**Activity:** Convert the lines below into a JSON list of strings with one string per line, omitting blank lines.

Collection entries:
::::::
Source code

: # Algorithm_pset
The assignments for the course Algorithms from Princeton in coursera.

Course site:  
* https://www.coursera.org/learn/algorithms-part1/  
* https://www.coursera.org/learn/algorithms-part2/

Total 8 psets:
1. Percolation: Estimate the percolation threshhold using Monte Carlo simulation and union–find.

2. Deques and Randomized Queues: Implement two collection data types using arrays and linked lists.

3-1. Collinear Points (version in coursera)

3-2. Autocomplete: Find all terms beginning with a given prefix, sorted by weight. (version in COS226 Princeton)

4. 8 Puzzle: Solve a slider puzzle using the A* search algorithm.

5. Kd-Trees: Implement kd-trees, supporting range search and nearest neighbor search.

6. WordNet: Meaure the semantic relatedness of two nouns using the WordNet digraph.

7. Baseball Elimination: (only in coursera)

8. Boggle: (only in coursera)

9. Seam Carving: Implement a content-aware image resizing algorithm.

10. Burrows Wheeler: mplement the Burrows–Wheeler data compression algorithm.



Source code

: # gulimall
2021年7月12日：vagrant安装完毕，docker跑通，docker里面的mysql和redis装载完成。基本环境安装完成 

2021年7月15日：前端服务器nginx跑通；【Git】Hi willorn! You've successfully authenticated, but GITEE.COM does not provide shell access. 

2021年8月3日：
::::::
**Answer section:**
[
  "Source code",
  ": # Algorithm_pset",
  "The assignments for the course Algorithms from Princeton in coursera.",
  "Course site:  ",
  "* https://www.coursera.org/learn/algorithms-part1/  ",
  "* https://www.coursera.org/learn/algorithms-part2/",
  "Total 8 psets:",
  "1. Percolation: Estimate the percolation threshhold using Monte Carlo simulation and union–find.",
  "2. Deques and Randomized Queues: Implement two collection data types using arrays and linked lists.",
  "3-1. Collinear Points (version in coursera)",
  "3-2. Autocomplete: Find all terms beginning with a given prefix, sorted by weight. (version in COS226 Princeton)",
  "4. 8 Puzzle: Solve a slider puzzle using the A* search algorithm.",
  "5. Kd-Trees: Implement kd-trees, supporting range search and nearest neighbor search.",
  "6. WordNet: Meaure the semantic relatedness of two nouns using the WordNet digraph.",
  "7. Baseball Elimination: (only in coursera)",
  "8. Boggle: (only in coursera)",
  "9. Seam Carving: Implement a content-aware image resizing algorithm.",
  "10. Burrows Wheeler: mplement the Burrows–Wheeler data compression algorithm.",
  "Source code",
  ": # gulimall",
  "2021年7月12日：vagrant安装完毕，docker跑通，docker里面的mysql和redis装载完成。基本环境安装完成 ",
  "2021年7月15日：前端服务器nginx跑通；【Git】Hi willorn! You've successfully authenticated, but GITEE.COM does not provide shell access. ",
  "2021年8月3日："
]